### Goal of the exercise
Can you transcribe the lines of the material below verbatim, from its very beginning through the line that contains "menyampaikan terima kasih", with both ends included?

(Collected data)
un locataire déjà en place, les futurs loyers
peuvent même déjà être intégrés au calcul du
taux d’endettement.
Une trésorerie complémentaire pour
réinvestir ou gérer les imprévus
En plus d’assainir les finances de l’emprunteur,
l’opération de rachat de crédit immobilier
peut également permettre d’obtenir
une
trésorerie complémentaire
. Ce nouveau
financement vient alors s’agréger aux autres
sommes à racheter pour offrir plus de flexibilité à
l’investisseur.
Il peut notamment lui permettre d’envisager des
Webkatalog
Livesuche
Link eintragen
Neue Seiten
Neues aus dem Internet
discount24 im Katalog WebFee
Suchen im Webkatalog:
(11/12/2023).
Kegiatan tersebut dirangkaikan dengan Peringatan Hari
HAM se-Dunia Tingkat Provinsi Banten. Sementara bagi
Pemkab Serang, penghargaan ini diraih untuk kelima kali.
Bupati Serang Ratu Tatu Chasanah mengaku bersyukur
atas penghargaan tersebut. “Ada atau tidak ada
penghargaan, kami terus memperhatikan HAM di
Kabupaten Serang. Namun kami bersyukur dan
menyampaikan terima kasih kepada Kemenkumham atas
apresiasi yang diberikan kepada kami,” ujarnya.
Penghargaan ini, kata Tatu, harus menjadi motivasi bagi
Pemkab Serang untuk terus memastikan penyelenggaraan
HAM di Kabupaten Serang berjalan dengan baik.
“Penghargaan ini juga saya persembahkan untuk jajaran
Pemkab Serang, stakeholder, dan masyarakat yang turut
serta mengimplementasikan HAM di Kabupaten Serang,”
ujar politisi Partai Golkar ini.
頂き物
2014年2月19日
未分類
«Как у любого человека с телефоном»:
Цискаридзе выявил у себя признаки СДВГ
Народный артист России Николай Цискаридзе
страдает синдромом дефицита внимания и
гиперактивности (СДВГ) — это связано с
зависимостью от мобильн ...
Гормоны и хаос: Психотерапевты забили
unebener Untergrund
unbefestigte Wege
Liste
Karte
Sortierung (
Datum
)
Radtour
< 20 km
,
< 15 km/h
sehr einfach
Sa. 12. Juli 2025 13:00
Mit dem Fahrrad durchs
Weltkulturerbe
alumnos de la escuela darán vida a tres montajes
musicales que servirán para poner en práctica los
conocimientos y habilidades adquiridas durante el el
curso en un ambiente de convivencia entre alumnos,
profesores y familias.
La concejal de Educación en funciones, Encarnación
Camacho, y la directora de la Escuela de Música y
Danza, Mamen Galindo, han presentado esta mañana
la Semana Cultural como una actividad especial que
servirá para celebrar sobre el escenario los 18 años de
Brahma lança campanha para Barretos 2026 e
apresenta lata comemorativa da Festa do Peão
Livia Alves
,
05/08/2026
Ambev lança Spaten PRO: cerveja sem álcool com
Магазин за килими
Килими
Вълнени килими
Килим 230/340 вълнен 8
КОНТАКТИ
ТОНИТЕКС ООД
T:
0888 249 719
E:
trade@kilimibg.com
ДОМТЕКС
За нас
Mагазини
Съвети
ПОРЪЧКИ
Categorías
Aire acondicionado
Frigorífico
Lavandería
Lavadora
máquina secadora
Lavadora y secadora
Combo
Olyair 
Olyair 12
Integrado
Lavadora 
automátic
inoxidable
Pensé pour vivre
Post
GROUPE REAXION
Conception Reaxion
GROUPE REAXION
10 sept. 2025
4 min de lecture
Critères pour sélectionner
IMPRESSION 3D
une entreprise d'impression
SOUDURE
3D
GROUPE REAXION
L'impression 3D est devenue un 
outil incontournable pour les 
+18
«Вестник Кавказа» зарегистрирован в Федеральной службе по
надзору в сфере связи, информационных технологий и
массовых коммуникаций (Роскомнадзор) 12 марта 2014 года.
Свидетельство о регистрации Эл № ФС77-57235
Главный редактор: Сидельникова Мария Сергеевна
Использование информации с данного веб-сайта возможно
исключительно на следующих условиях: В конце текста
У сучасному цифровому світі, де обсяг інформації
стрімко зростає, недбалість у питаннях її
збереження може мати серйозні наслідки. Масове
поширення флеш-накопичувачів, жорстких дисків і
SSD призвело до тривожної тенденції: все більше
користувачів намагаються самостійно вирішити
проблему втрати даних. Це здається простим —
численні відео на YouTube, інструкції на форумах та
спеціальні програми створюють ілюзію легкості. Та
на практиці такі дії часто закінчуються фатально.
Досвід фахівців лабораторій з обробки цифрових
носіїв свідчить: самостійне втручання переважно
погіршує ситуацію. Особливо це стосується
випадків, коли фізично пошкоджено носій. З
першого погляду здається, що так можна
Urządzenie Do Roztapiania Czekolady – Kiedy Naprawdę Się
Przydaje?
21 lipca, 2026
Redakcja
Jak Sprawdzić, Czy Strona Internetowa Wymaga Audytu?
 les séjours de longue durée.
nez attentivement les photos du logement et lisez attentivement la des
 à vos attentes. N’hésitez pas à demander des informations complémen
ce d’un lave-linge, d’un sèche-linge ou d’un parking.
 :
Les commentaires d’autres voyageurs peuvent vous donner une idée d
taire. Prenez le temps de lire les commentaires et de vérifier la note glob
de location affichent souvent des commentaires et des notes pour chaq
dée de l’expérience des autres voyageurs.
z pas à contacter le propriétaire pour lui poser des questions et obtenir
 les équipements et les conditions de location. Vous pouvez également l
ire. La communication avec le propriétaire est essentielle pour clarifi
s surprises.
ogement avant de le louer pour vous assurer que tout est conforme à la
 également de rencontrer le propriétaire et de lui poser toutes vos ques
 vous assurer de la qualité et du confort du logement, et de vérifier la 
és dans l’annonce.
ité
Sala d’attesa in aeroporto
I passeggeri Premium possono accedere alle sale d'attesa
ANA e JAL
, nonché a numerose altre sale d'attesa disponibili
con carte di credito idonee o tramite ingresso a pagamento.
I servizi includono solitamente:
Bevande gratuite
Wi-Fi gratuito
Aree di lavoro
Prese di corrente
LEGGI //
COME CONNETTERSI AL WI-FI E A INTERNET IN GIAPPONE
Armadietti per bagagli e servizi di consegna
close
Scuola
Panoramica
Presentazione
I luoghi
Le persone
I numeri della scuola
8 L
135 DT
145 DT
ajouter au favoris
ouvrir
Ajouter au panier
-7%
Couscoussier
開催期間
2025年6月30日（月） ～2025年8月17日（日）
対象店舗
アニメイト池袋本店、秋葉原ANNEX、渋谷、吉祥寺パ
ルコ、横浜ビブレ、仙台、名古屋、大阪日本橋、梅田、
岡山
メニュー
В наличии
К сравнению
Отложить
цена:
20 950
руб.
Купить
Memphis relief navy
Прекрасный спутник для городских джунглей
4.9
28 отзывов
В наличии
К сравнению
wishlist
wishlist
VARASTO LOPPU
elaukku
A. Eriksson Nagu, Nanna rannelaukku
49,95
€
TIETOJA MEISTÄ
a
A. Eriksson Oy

### Answer to the problem
un locataire déjà en place, les futurs loyers
peuvent même déjà être intégrés au calcul du
taux d’endettement.
Une trésorerie complémentaire pour
réinvestir ou gérer les imprévus
En plus d’assainir les finances de l’emprunteur,
l’opération de rachat de crédit immobilier
peut également permettre d’obtenir
une
trésorerie complémentaire
. Ce nouveau
financement vient alors s’agréger aux autres
sommes à racheter pour offrir plus de flexibilité à
l’investisseur.
Il peut notamment lui permettre d’envisager des
Webkatalog
Livesuche
Link eintragen
Neue Seiten
Neues aus dem Internet
discount24 im Katalog WebFee
Suchen im Webkatalog:
(11/12/2023).
Kegiatan tersebut dirangkaikan dengan Peringatan Hari
HAM se-Dunia Tingkat Provinsi Banten. Sementara bagi
Pemkab Serang, penghargaan ini diraih untuk kelima kali.
Bupati Serang Ratu Tatu Chasanah mengaku bersyukur
atas penghargaan tersebut. “Ada atau tidak ada
penghargaan, kami terus memperhatikan HAM di
Kabupaten Serang. Namun kami bersyukur dan
menyampaikan terima kasih kepada Kemenkumham atas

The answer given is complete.